Sport

Giorgia Cascione, il buon esempio fuori e dentro il campo di gioco

Giorgia Cascione - foto G. Leva
03 Ott 2023

di Paolo Arrivo

Investire sul capitale umano dei giovani è il miglior investimento che si possa fare in ogni settore. Ebbene, questa è la politica sposata anche dalla Dinamo Taranto Nuovi Orizzonti, che ha rinnovato il roster per affrontare la prossima stagione, abbassando l’età media delle giocatrici da impiegare nella serie B nazionale – start il ventinove ottobre, a Benevento. Tra le più giovani del gruppo c’è Giorgia Cascione. Che insieme ad Annapia Molino e a Marzia Varvaglione, a Erika Martelli e a Morena De Pace, ha l’onore e la responsabilità di rappresentare il capoluogo ionico, la città dove è nata e cresciuta. Ala piccola, diventata maggiorenne quest’anno, Giorgia Cascione è una scommessa sulla quale puntare per fare il salto di qualità nella dimensione collettiva. L’abbiamo avvicinata prima di vederla in campo in uno degli allenamenti infrasettimanali. Dalla sua figura delicata si può già scorgere la personalità, la risolutezza propria dell’atleta diligente che si impegna a fondo, ponendosi come punto di riferimento per i più giovani. C’è il carattere di chi pratica uno sport dinamico e veloce. Uno sport duro, qual è la pallacanestro femminile.
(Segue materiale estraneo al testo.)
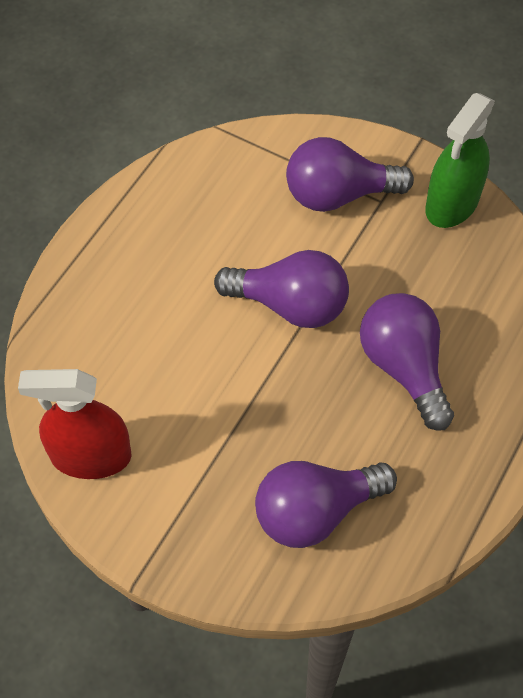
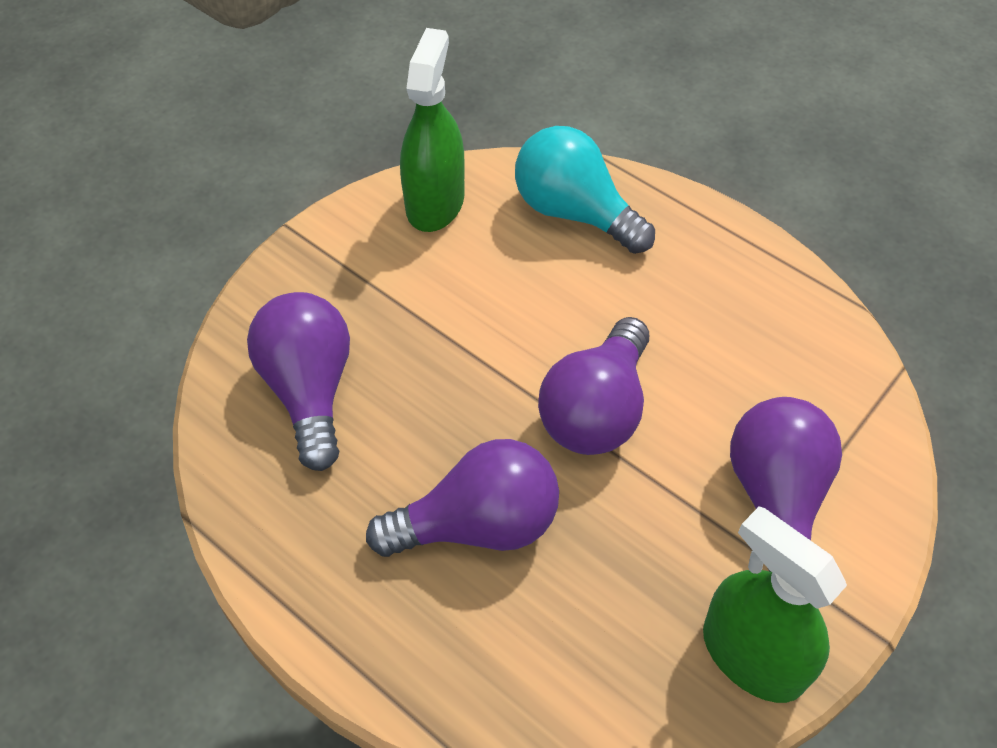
camera: 100 degrees right, 5 degrees down
(90, 342) = (574, 212): none -> turquoise light bulb
(91, 456) = (435, 202): red spray bottle -> green spray bottle

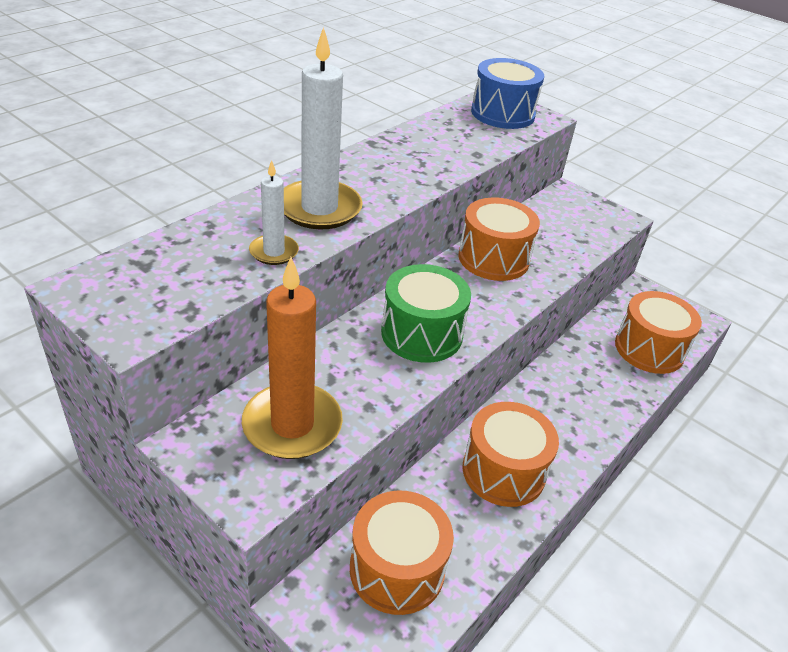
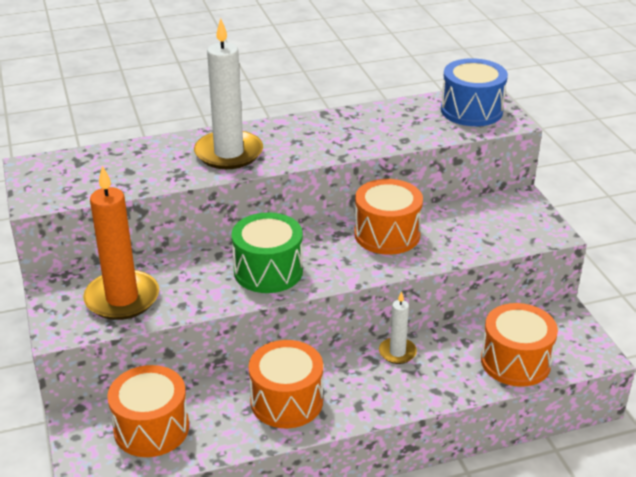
camera: 35 degrees right, 5 degrees down
(274, 252) = (166, 175): white candle -> white candle (397, 352)

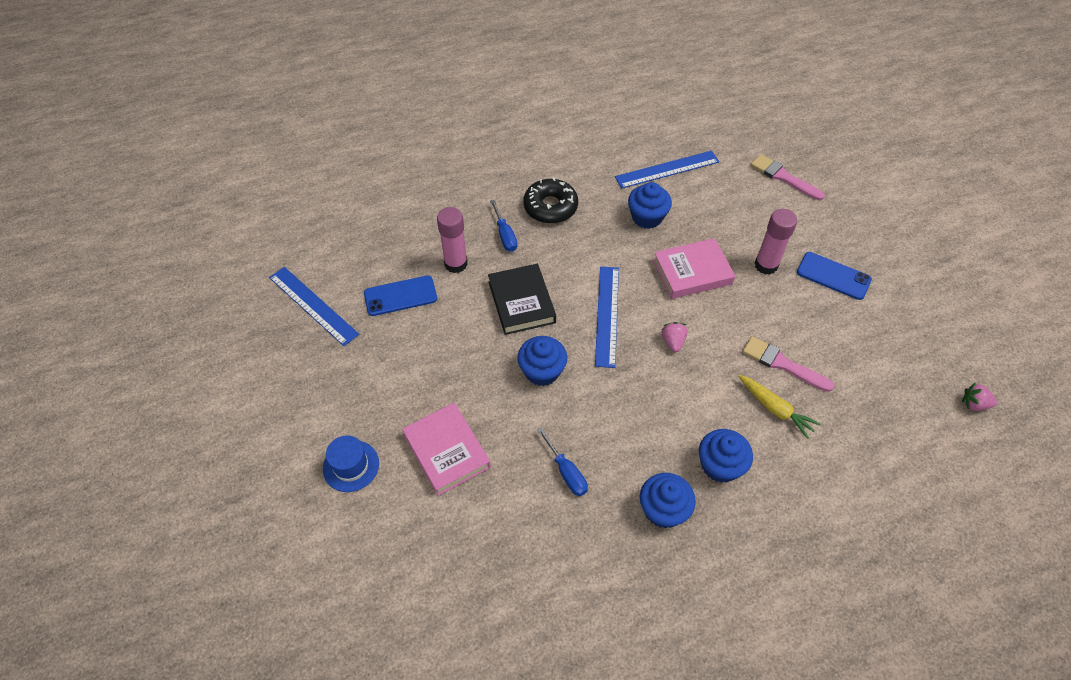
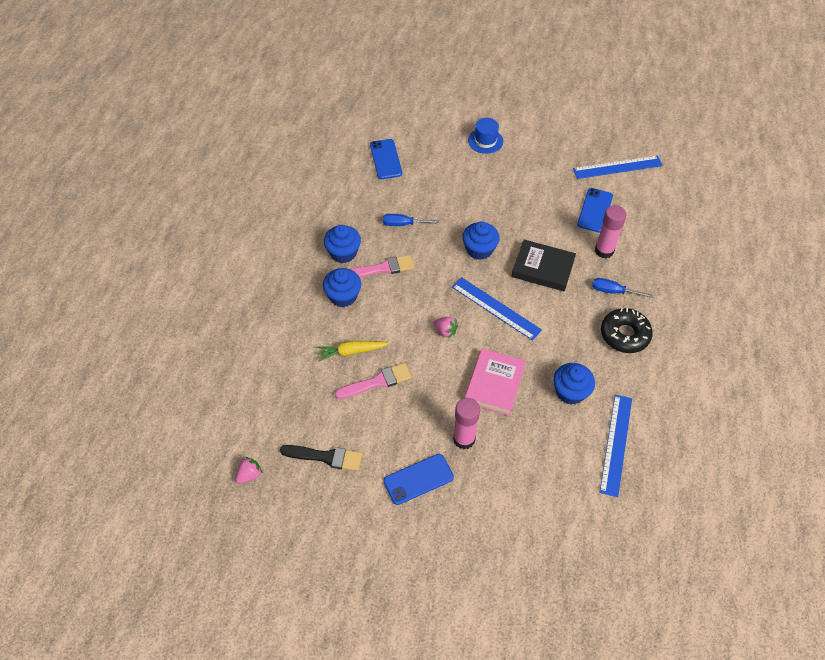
camera: 125 degrees right, 0 degrees up
(447, 451) = (461, 181): pink book -> none
(469, 571) = (386, 159): none -> blue phone
(783, 177) = (547, 532): pink brush -> pink brush (382, 268)
(892, 355) = (325, 457): none -> black brush

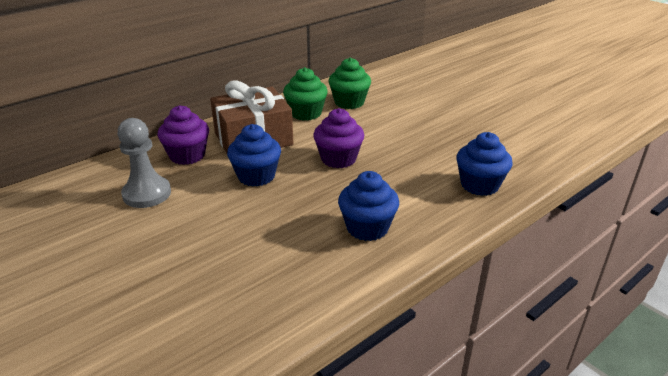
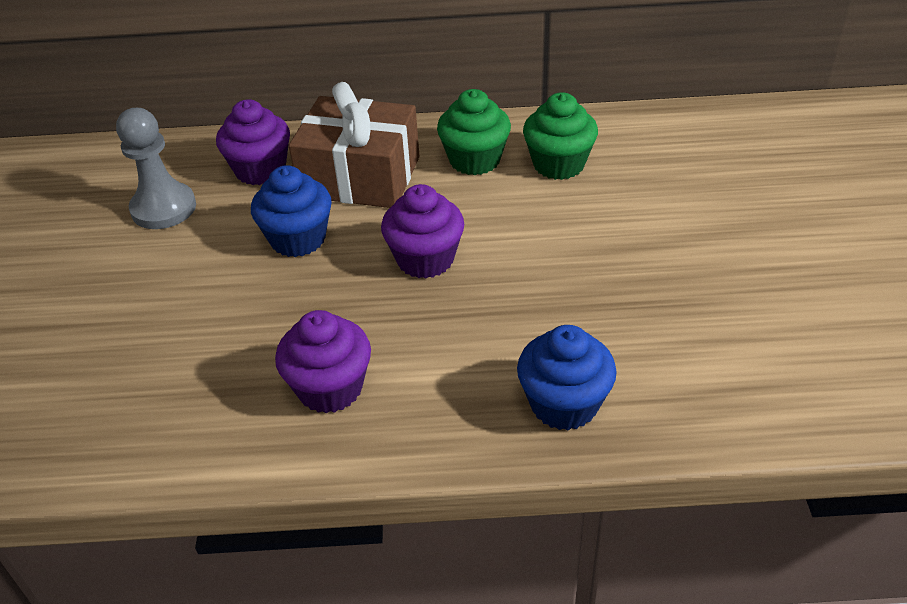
camera: 40 degrees right, 10 degrees up
(367, 228) = (330, 388): blue cupcake -> purple cupcake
Giorgia, tra allenamenti e primi test con altre squadre, gli alti e bassi propri di un qualsiasi percorso, prosegue il cammino di avvicinamento al campionato. Per te che sei giovanissima, la serie B rappresenta un punto di partenza oppure un approdo?

“Sicuramente un punto di partenza per la mia carriera sportiva. È anche un obiettivo raggiunto dopo molti anni di sacrificio all’interno dei campionati senior, quando ero sempre la più piccola (si è guadagnata sempre più spazio, ndr).

Ricordiamo i tuoi inizi…

“Ho iniziato con la Santa Rita due anni fa. Ma fin da piccola ho giocato a basket, a cinque anni, quando vedevo il Cras giocare e vincere qui al PalaMazzola”.

Quindi non eri una semplice spettatrice di quella grande realtà sportiva?

“Guardavo e giocavo. Allora facevo minibasket, e il mio allenatore era lo stesso William Orlando”.

A proposito di riferimenti, un grande del nuoto, Domenico Fioravanti, rivolgendosi ai giovani nuotatori ha ricordato che per praticare sport agonistico bisogna essere pronti al sacrificio. Il suo è un messaggio trasversale a tutte le discipline sportive. Lo condividi?

“Sì, assolutamente. Per raggiungere un obiettivo bisogna sacrificarsi molto: senza sacrifici non si va da nessuna parte. Il talento non basta. Bisogna mettere anche il sacrificio, e il migliorarsi a livello tecnico, ogni giorno”.

Ecco, torniamo al basket giocato, al tuo bagaglio tecnico. Sei riconosciuta come una giocatrice di talento dotata di un buon tiro, anche dalla lunga distanza, e di intelligenza tattica: dove credi di dover migliorare?

“Devo migliorare molto nella difesa. E a livello mentale sull’aspetto dell’autostima, del credere in se stessi. Riconosco che questo, oltre al sacrificio di cui parlavamo, è un grande obiettivo da raggiungere per arrivare a certi livelli”.

E Giorgia Cascione dove vorrebbe arrivare? Qual è il suo sogno?

“Alla serie A1. È un sogno grande, lo so. Ma, un passo alla volta, si può realizzare”.